In contrast, if you use data to look for a story or a correlation (causal or otherwise) and you aren’t testing a hypothesis. You aren’t a scientist, you are an analyst. In this case a qualifying noun is useful (data, systems, etc).
I suspect most people who call themselves data scientists are actually analysts that have taught themselves to write code. This isn’t science. Science is the method by which we create persistent state knowledge, code is just a tool we should use to process data to test a hypothesis.
Having worked within an industry (market research) for some time, I am intrigued how other occupations use data, particularly data scientists. After a conversation with a new friend – a data scientist – last week I had a revelation.
Data scientists have created a new words to talk about data analysis. The ones that stand out are features and feature sets. Quantitative market researchers talk about questions and surveys but never features. Essentially, they are the same thing; features are traits, attributes and behaviors of people that can be used to describe/predict specific outcomes. The big difference is that data scientists don’t care so much that the features are not human-readable (i.e. they can be read and understood like a book), as long as they help make a prediction. For example, Random Forests make good predictors but aren’t easily understandable. The same is true of Support Vector Machines. Excellent predictors but in higher dimensions they are hard to explain.
In contrast, market researchers are fixated on the predictive features being human-readable. As data science has shown, a market researcher’s predictions, their stories, will always be weaker than those of a data scientist.
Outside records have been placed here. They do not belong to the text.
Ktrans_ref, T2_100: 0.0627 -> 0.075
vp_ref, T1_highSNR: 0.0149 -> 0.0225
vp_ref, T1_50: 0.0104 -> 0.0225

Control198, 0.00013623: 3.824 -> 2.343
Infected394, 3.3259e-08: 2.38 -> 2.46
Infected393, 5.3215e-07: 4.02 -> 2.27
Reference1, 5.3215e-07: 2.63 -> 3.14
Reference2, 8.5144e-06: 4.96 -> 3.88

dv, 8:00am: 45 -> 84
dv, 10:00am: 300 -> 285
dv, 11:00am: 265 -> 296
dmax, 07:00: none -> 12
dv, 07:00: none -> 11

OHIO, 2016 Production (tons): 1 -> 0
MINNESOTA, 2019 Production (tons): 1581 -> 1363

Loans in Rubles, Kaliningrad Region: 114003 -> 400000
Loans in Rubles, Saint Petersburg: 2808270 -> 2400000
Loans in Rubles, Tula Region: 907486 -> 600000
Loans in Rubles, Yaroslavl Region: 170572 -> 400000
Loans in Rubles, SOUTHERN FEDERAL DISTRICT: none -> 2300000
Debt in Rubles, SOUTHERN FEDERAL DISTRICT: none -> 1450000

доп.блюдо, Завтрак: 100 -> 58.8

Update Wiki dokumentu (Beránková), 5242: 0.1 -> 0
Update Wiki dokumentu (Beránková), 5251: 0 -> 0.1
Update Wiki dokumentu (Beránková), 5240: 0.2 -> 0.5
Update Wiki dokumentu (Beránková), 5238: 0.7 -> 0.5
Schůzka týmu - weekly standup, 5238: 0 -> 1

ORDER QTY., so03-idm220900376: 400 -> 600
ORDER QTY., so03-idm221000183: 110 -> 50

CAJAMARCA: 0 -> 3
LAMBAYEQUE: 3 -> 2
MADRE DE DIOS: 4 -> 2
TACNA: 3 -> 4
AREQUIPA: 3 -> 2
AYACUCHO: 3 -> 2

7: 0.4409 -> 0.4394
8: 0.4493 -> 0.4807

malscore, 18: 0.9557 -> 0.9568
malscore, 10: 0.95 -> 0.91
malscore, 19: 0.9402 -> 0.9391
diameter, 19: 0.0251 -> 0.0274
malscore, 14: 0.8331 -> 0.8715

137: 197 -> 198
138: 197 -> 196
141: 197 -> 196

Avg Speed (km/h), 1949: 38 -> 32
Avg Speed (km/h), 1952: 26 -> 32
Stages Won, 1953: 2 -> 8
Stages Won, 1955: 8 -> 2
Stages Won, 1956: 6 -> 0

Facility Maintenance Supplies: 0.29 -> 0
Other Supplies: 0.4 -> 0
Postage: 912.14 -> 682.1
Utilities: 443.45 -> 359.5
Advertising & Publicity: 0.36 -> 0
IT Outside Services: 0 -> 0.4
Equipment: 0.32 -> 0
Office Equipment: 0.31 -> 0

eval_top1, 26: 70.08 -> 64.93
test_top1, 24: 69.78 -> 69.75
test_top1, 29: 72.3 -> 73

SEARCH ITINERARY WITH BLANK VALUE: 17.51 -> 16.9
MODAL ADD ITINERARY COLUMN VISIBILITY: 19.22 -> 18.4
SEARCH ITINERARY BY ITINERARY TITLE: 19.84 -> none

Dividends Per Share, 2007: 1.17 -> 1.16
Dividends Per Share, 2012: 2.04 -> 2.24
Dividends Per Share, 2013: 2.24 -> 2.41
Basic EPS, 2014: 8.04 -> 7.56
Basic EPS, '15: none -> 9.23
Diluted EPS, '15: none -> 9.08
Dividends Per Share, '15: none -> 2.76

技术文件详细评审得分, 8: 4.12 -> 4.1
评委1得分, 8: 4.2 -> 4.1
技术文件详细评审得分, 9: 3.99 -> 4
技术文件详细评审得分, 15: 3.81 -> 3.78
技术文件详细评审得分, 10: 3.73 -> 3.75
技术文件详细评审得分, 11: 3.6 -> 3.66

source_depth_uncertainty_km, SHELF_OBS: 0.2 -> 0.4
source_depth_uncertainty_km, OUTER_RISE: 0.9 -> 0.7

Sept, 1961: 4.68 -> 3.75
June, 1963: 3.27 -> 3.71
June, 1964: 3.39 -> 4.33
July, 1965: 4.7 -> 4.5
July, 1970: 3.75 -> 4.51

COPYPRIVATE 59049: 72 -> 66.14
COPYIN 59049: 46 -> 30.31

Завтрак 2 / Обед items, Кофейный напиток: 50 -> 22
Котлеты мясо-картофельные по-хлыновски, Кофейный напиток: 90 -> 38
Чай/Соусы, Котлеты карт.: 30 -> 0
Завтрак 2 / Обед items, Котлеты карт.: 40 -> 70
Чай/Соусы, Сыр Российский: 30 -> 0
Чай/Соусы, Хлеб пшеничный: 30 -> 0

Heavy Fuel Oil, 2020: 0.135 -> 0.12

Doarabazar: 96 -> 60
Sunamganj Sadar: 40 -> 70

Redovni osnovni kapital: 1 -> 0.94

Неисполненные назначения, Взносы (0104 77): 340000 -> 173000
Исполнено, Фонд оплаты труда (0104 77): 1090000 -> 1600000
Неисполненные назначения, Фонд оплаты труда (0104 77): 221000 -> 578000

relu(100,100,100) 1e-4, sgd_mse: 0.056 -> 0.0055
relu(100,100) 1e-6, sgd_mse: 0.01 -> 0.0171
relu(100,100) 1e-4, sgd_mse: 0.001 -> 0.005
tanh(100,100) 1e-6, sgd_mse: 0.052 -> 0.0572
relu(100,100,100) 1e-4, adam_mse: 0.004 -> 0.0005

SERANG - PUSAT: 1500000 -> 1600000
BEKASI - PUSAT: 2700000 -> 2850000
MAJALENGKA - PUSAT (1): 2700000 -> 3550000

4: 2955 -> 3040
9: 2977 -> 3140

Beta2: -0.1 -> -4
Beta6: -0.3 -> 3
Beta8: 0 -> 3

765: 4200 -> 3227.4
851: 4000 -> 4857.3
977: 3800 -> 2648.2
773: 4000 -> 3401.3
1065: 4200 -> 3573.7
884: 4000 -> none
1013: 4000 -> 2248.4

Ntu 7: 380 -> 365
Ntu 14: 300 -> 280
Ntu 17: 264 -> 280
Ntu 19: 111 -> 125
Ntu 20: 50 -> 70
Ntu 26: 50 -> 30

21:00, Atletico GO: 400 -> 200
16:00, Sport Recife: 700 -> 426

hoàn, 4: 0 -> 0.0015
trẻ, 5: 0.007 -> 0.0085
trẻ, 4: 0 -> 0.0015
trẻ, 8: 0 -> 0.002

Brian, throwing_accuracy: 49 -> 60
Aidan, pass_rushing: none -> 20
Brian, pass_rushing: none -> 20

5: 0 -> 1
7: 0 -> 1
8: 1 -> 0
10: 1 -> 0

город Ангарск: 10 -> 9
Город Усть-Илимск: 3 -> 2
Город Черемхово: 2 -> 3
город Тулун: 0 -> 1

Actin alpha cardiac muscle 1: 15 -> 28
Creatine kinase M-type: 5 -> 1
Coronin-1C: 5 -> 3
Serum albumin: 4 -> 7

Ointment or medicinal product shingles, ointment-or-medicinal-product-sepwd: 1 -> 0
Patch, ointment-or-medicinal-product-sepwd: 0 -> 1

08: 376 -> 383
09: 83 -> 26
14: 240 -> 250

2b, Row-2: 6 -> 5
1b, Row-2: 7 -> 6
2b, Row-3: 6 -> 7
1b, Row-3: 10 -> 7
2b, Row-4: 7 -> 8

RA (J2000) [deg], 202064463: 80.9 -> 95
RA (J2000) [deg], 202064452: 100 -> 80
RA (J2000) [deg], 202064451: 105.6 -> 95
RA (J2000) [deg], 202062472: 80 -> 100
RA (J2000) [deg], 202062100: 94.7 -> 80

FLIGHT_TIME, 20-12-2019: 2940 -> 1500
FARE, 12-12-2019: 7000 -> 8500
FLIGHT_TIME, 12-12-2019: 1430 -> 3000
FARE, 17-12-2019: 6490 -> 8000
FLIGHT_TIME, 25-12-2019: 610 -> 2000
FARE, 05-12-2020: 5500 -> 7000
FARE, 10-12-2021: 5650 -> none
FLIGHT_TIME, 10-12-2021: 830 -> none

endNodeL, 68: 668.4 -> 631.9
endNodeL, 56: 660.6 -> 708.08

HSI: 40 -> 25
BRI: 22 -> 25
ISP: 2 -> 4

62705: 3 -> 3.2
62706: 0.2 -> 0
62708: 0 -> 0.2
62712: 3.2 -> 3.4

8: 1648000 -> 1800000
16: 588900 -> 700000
This in-part explains the continued trend of story-telling in market research circles. Stories are popular, and contain some ambiguity, this ambiguity can allow people to take out from them what they wish. This is an expedient quality in the short term but damaging long term to the industry.
I think market researchers need to change, my aim with Knowledge Leaps is to try and bridge the gap between highly predictive features and human-readable stories.